Between 1960 and 1963, Jockisch worked under artistic director Hermann Christian Mettin (1910–1980) as head of opera and as artistic advisor at the Theater Oberhausen, before moving to Heidelberg in 1964/65 as head of opera and operetta at the Theater & Orchester Heidelberg.

He continued to be active as a guest director in Darmstadt (e.g., 1964: Offenbach's Daphnis et Chloé), at the Theater Bonn, in Berlin at the Tribüne at Ernst-Reuter-Platz (L'Histoire du Soldat) as well as in Switzerland at the Luzerner Theater. There, between 1960 and 1968, under the direction of Horst Gnekow, he staged around twenty music theatre productions, including Wagner's Der fliegende Holländer in 1960, 1961 Orfeo ed Euridice and the Swiss premiere of Brecht/Weill's Aufstieg und Fall der Stadt Mahagonny, 1962 Mozart's Die Hochzeit des Figaro, Gaetano Donizetti's L'elisir d'amore and Jacques Offenbach's Orpheus in the Underworld, 1963 Verdi's La forza del destino, 1964 Mozart's Die Zauberflöte, 1965 Flotow's Martha and Carl Millöcker's Gasparone, 1966 Busoni's Arlecchino and L'Histoire du soldat as well as 1968 Zeller's Der Vogelhändler.

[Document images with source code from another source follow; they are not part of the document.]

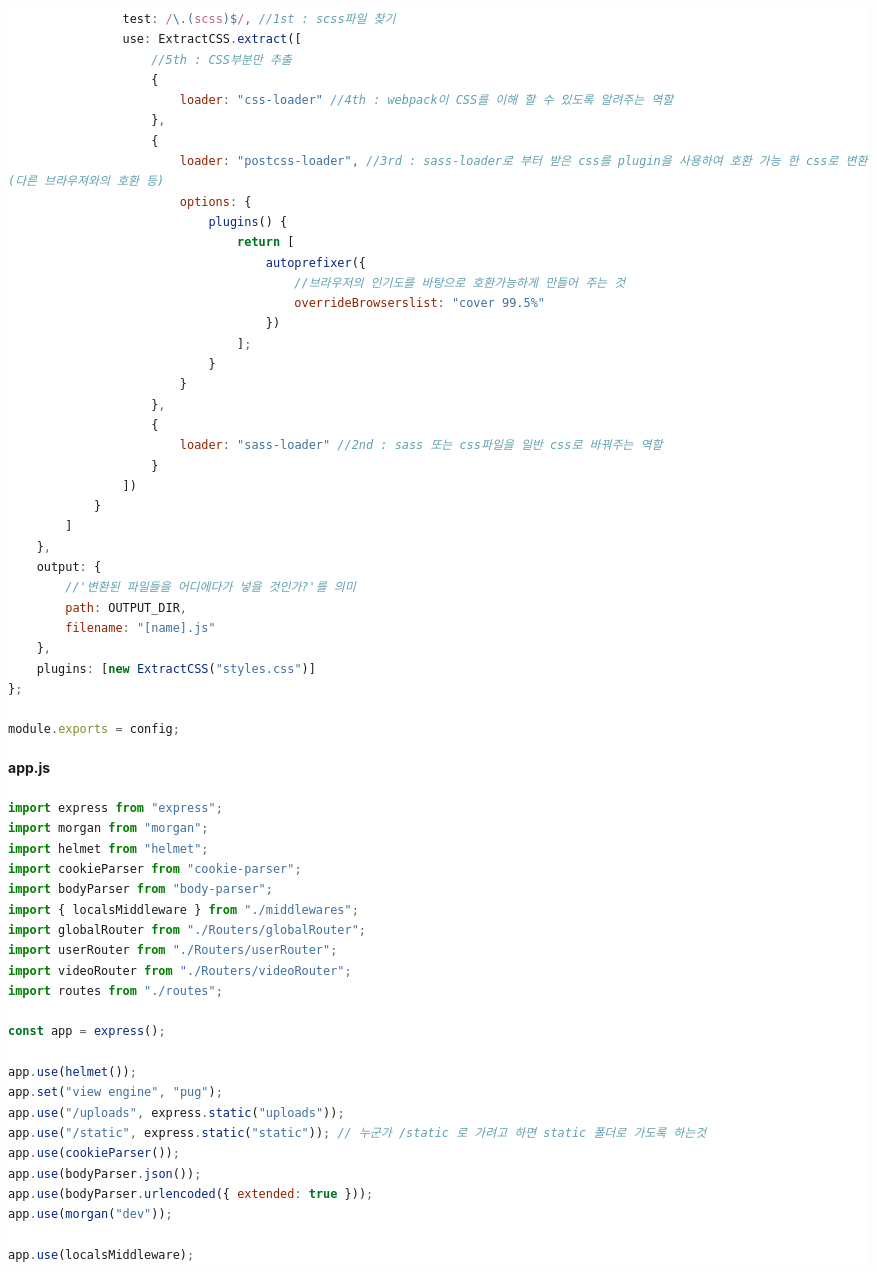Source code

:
 ```javascript
                test: /\.(scss)$/, //1st : scss파일 찾기
                use: ExtractCSS.extract([
                    //5th : CSS부분만 추출
                    {
                        loader: "css-loader" //4th : webpack이 CSS를 이해 할 수 있도록 알려주는 역할
                    },
                    {
                        loader: "postcss-loader", //3rd : sass-loader로 부터 받은 css를 plugin을 사용하여 호환 가능 한 css로 변환(다른 브라우져와의 호환 등)
                        options: {
                            plugins() {
                                return [
                                    autoprefixer({
                                        //브라우저의 인기도를 바탕으로 호환가능하게 만들어 주는 것
                                        overrideBrowserslist: "cover 99.5%"
                                    })
                                ];
                            }
                        }
                    },
                    {
                        loader: "sass-loader" //2nd : sass 또는 css파일을 일반 css로 바꿔주는 역할
                    }
                ])
            }
        ]
    },
    output: {
        //'변환된 파일들을 어디에다가 넣을 것인가?'를 의미
        path: OUTPUT_DIR,
        filename: "[name].js"
    },
    plugins: [new ExtractCSS("styles.css")]
};

module.exports = config;
```

#### app.js

```javascript
import express from "express";
import morgan from "morgan";
import helmet from "helmet";
import cookieParser from "cookie-parser";
import bodyParser from "body-parser";
import { localsMiddleware } from "./middlewares";
import globalRouter from "./Routers/globalRouter";
import userRouter from "./Routers/userRouter";
import videoRouter from "./Routers/videoRouter";
import routes from "./routes";

const app = express();

app.use(helmet());
app.set("view engine", "pug");
app.use("/uploads", express.static("uploads"));
app.use("/static", express.static("static")); // 누군가 /static 로 가려고 하면 static 폴더로 가도록 하는것
app.use(cookieParser());
app.use(bodyParser.json());
app.use(bodyParser.urlencoded({ extended: true }));
app.use(morgan("dev"));

app.use(localsMiddleware);
```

With Gnekow, Jockisch moved to the Theater Münster in 1968, where he served as head of the opera until his death.

Jockisch contracted leukaemia in 1969 and died the following year in Munich at the age of 63.

Correspondence with Walter Jockisch is preserved in the estate of the stage designer and theatre director Wilhelm Reinking in Deutsches Literaturarchiv Marbach (DLA), also in the private archive of Dr. med. dent. Achim Knolle in Löhne.

== Works ==
- as Walther Jockisch: Andreas Gryphius und das literarische Barock, Phil. Diss. Friedrich-Wilhelms-Universität zu Berlin 1929. Erschienen in Germanische Studien, fascicule 89, Emil Ebering, Berlin 1930, , (Cover page 1)
- ders.: Die Glückskinder. Steyer Verlag, Wiesbaden / Munich
- as Walter Jockisch: Boulevard Solitude, music Hans Werner Henze, libretto Grete Weil, Szenarium Walter Jockisch. Schott, Mainz 1976, ISBN 3-7957-3352-9.

== Research note ==
Due to the similarity of the name, Walter Jockisch is often confused with the actor Walter Jokisch, who also worked as a theatre director. Walter Jockisch is also partly recorded in the spelling Walther Jockisch, for example in his own dissertation of 1929, published in 1930. Additionally, the fact that his father Dr. med. Franz Max Louis Paul Jockisch was registered in the contemporary address books for Danzig and Frankfurt in the spelling Jokisch, Max, appears confusing, deviating from the civil registry entries.